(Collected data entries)
========================================================================
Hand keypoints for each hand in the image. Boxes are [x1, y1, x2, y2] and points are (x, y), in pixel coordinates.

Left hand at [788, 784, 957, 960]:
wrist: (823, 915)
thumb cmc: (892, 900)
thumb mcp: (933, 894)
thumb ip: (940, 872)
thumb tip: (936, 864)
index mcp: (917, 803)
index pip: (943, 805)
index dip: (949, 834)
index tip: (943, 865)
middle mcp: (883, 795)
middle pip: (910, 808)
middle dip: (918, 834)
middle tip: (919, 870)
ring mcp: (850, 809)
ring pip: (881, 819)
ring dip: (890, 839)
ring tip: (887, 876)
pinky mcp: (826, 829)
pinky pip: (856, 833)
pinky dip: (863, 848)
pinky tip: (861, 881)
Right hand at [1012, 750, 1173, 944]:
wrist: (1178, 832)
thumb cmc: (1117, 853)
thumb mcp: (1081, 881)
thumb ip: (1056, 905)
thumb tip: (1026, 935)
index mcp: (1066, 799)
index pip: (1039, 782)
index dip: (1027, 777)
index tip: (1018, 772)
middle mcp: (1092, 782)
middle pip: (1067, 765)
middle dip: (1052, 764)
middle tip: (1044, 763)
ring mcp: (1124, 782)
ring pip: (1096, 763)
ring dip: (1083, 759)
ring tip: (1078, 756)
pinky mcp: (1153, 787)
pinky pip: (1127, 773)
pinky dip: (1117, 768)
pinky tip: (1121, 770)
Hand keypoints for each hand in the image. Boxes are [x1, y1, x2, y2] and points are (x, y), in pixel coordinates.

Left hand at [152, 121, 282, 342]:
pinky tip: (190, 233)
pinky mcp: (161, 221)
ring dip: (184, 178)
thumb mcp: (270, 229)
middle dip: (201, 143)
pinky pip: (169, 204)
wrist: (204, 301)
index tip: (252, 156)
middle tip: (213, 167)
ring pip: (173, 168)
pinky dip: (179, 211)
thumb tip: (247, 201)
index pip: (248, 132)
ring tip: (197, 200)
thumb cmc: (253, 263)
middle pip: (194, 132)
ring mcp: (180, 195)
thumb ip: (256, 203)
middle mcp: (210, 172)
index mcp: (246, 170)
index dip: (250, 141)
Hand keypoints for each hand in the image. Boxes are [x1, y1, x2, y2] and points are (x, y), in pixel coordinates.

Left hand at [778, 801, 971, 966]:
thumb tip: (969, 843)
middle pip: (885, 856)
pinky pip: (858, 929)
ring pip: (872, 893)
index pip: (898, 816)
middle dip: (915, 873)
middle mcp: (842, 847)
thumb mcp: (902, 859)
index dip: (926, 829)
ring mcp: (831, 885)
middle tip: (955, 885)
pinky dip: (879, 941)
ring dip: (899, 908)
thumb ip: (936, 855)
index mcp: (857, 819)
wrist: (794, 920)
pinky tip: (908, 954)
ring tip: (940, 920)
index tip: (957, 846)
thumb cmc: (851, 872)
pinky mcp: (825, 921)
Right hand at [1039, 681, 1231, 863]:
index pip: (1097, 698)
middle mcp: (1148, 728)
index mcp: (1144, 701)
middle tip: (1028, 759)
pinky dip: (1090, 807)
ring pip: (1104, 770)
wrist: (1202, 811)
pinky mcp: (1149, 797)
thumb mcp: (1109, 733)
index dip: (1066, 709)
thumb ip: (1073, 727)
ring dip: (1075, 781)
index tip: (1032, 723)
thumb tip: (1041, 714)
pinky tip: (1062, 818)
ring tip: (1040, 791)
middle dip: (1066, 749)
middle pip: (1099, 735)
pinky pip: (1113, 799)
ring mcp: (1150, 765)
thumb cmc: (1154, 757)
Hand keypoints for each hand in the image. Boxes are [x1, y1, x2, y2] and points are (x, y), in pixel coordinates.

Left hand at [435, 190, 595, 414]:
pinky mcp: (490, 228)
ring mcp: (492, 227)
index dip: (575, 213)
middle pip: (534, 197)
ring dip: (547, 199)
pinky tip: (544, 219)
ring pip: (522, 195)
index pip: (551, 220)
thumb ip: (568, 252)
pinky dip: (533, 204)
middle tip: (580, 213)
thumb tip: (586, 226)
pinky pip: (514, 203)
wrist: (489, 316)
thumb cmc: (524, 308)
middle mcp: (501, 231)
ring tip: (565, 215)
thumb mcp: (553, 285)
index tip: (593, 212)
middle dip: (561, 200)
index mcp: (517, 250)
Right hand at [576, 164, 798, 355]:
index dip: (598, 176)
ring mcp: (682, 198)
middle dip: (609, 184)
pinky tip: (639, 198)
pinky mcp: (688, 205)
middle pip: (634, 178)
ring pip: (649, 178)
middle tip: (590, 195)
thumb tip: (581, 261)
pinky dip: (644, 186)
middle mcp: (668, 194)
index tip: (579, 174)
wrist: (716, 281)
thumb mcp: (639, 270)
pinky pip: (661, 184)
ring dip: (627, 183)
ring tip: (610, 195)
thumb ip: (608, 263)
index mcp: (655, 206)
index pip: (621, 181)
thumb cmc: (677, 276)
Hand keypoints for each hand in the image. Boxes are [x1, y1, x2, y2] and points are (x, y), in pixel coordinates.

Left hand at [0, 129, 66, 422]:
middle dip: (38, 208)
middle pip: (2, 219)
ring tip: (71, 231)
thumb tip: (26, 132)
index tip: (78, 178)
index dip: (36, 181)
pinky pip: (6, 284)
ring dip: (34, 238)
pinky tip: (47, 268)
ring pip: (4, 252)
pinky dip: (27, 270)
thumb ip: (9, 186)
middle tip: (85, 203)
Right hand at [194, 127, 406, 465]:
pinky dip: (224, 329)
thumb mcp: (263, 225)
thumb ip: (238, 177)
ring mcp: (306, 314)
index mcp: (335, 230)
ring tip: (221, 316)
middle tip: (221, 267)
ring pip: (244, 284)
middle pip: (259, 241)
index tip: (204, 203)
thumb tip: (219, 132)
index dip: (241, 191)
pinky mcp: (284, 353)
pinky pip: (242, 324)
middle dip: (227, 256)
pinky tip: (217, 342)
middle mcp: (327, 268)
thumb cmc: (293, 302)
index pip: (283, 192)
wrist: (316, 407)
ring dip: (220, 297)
========================================================================
* [Task to carry out]
Using the data above, output each line exactly.

* [Answer to this problem]
Hand keypoints for each hand in the image. Boxes are [x1, y1, x2, y2] and points are (x, y), in pixel coordinates.

Left hand at [788, 784, 957, 960]:
wrist: (823, 915)
thumb cmc: (892, 900)
thumb mcp: (933, 894)
thumb ip: (940, 872)
thumb tip: (936, 864)
index mcp: (917, 803)
index pip: (943, 805)
index dip: (949, 834)
index tip: (943, 865)
middle mcp: (883, 795)
middle pip: (910, 808)
middle dip: (918, 834)
middle tip: (919, 870)
ring mcp: (850, 809)
ring pip: (881, 819)
ring dip: (890, 839)
ring tip: (887, 876)
pinky mcp: (826, 829)
pinky pip: (856, 833)
pinky dip: (863, 848)
pinky tip: (861, 881)
Right hand at [1012, 750, 1173, 944]:
wrist: (1178, 832)
thumb cmc: (1117, 853)
thumb mcp: (1081, 881)
thumb ip: (1056, 905)
thumb tip: (1026, 935)
index mcp: (1066, 799)
index pip: (1039, 782)
index dip: (1027, 777)
index tip: (1018, 772)
middle mcp: (1092, 782)
middle pip: (1067, 765)
middle dip: (1052, 764)
middle tip: (1044, 763)
ring mcp: (1124, 782)
ring pip: (1096, 763)
ring dip: (1083, 759)
ring tip: (1078, 756)
pinky mcp: (1153, 787)
pinky pip: (1127, 773)
pinky dip: (1117, 768)
pinky tip: (1121, 770)
Hand keypoints for each hand in the image. Boxes are [x1, y1, x2, y2] and points are (x, y), in pixel coordinates.

Left hand at [152, 121, 282, 342]:
pinky tip: (190, 233)
pinky mcp: (161, 221)
ring dip: (184, 178)
thumb mcp: (270, 229)
middle dip: (201, 143)
pinky pip: (169, 204)
wrist: (204, 301)
index tip: (252, 156)
middle tip: (213, 167)
ring pip: (173, 168)
pinky dip: (179, 211)
thumb tip: (247, 201)
index pip: (248, 132)
ring tip: (197, 200)
thumb cmc: (253, 263)
middle pip: (194, 132)
ring mcp: (180, 195)
thumb ip: (256, 203)
middle mcp: (210, 172)
index mcp: (246, 170)
index dip: (250, 141)
Hand keypoints for each hand in the image. Boxes are [x1, y1, x2, y2] and points are (x, y), in pixel coordinates.

Left hand at [778, 801, 971, 966]:
thumb tip: (969, 843)
middle pip: (885, 856)
pinky pip: (858, 929)
ring pip: (872, 893)
index pip: (898, 816)
middle dip: (915, 873)
middle mcp: (842, 847)
thumb mcp: (902, 859)
index dip: (926, 829)
ring mcp: (831, 885)
middle tip: (955, 885)
pinky dip: (879, 941)
ring dip: (899, 908)
thumb ip: (936, 855)
index mcp: (857, 819)
wrist: (794, 920)
pinky tip: (908, 954)
ring tip: (940, 920)
index tip: (957, 846)
thumb cmc: (851, 872)
pinky mcp: (825, 921)
Right hand at [1039, 681, 1231, 863]:
index pip: (1097, 698)
middle mcp: (1148, 728)
index mcp: (1144, 701)
middle tip: (1028, 759)
pinky dip: (1090, 807)
ring pip: (1104, 770)
wrist: (1202, 811)
pinky mcp: (1149, 797)
thumb mcp: (1109, 733)
index dip: (1066, 709)
thumb ip: (1073, 727)
ring dip: (1075, 781)
index tip: (1032, 723)
thumb tip: (1041, 714)
pinky tip: (1062, 818)
ring tip: (1040, 791)
middle dip: (1066, 749)
middle pip: (1099, 735)
pinky pip: (1113, 799)
ring mcp: (1150, 765)
thumb cmc: (1154, 757)
Hand keypoints for each hand in the image. Boxes are [x1, y1, x2, y2] and points are (x, y), in pixel coordinates.

Left hand at [435, 190, 595, 414]:
pinky mcp: (490, 228)
ring mcp: (492, 227)
index dip: (575, 213)
middle pip: (534, 197)
ring dip: (547, 199)
pinky tip: (544, 219)
ring pip: (522, 195)
index pip: (551, 220)
thumb ip: (568, 252)
pinky dip: (533, 204)
middle tip: (580, 213)
thumb tip: (586, 226)
pinky pip: (514, 203)
wrist: (489, 316)
thumb cmc: (524, 308)
middle mcp: (501, 231)
ring tip: (565, 215)
thumb mcp: (553, 285)
index tip: (593, 212)
middle dip: (561, 200)
index mcp: (517, 250)
Right hand at [576, 164, 798, 355]:
index dip: (598, 176)
ring mcp: (682, 198)
middle dip: (609, 184)
pinky tip: (639, 198)
pinky mcp: (688, 205)
middle pip: (634, 178)
ring pip: (649, 178)
middle tip: (590, 195)
thumb tip: (581, 261)
pinky dip: (644, 186)
middle mcp: (668, 194)
index tip: (579, 174)
wrist: (716, 281)
thumb mcp: (639, 270)
pinky pip: (661, 184)
ring dip: (627, 183)
ring tip: (610, 195)
thumb ip: (608, 263)
index mcp: (655, 206)
index pip: (621, 181)
thumb cmc: (677, 276)
Hand keypoints for each hand in the image. Boxes are [x1, y1, x2, y2] and points are (x, y), in pixel coordinates.

Left hand at [0, 129, 66, 422]:
middle dip: (38, 208)
middle pip: (2, 219)
ring tip: (71, 231)
thumb tip: (26, 132)
index tip: (78, 178)
index dip: (36, 181)
pinky pip: (6, 284)
ring dip: (34, 238)
pinky tip: (47, 268)
ring pip: (4, 252)
pinky dip: (27, 270)
thumb ip: (9, 186)
middle tip: (85, 203)
Right hand at [194, 127, 406, 465]:
pinky dip: (224, 329)
thumb mcp: (263, 225)
thumb ip: (238, 177)
ring mcp: (306, 314)
index mcp: (335, 230)
ring tip: (221, 316)
middle tip: (221, 267)
ring pip: (244, 284)
middle pip: (259, 241)
index tip: (204, 203)
thumb tip: (219, 132)
index dip: (241, 191)
pinky mcp: (284, 353)
pinky pip: (242, 324)
middle dip: (227, 256)
pinky tip: (217, 342)
middle mcp: (327, 268)
thumb cmc: (293, 302)
index pip: (283, 192)
wrist: (316, 407)
ring dip: (220, 297)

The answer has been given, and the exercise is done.